Brooklyn Brew

By Dana Bowen

Published on July 17, 2008

Each summer, a parade of newfangled chilled coffee drinks crowds supermarket shelves—from bottled Frappuccino to coffee-colas—each promising a more refreshing, more intense caffeine kick. Thanks to its retro label and distinctive glass bottle, a shopper could easily mistake Manhattan Special Espresso Coffee Soda for one of the new guard. But if you were raised in the New York City area and have a good memory, you'll know that this bittersweet soda is, in fact, the original bottled pick-me-up. I grew up watching my relatives sip the dark, slightly bubbly beverage at summer barbecues and Sunday suppers. Some of them would drink it straight from the bottles sold at delis; others would pour it over ice and add a touch of milk. Once I was old enough for such a grown-up drink, I'd add creamy vanilla ice cream to it to make a float when I got home from school.

I'd never known just how special Manhattan Special was, though, until I stumbled on the company's booth at the Fancy Food Show, a food-industry convention held in New York City. Manning the booth was Aurora Passaro, the great-granddaughter of Teresa Cimino, a native of Naples, Italy, who cofounded the company in 1895. Passaro explained that the soda, which has a cult following in Italian-American communities in and around New York, takes its name not from the island of Manhattan but from Manhattan Avenue, a street in the Williamsburg section of Brooklyn, where her family settled and where they've been making the drink, in the same factory, ever since.

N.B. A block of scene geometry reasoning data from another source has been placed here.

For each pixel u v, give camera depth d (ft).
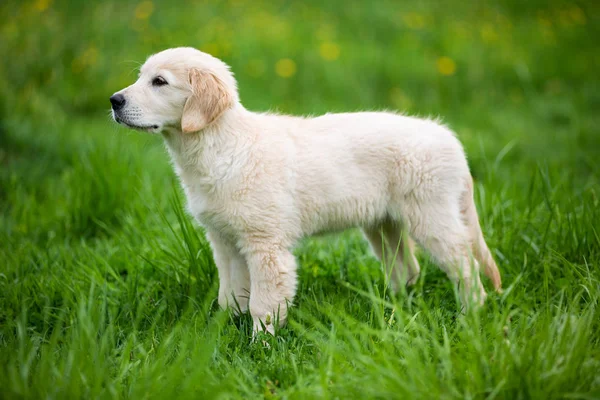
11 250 14.33
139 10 30.25
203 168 11.79
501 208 14.74
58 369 9.39
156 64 11.84
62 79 24.82
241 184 11.59
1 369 9.32
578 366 8.80
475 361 8.93
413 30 33.17
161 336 11.07
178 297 12.59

Passaro, who runs Manhattan Special with her brother Louis, doesn't believe that the soda was inspired by any particular Italian cold coffee refreshment, such as granita. More likely, her great-grandmother's invention is an American answer to an Italian craving. "Italian immigrants drank a lot of espresso with sugar," Passaro told me. "During the summer they'd cool it down, but no one wanted to drink it with ice and dilute it." Those were the days when seltzer salesmen made home deliveries and drugstore soda fountains added flavored syrups to fizzy water. So, Teresa Cimino concocted a drink, the recipe for which remains essentially unchanged, tailored to her community: she brewed heavily roasted espresso coffee, sweetened it with cane sugar to make a syrup, and added carbonated water. This summer, the company began selling the beverage through its online store (www.manhattanspecial.com), and, though it has recently introduced a line of its own, Starbucks-esque bottled coffee drinks, Passaro knows where her customers' loyalties lie: "Once you've developed a taste for our soda," she said, "it's hard to go back."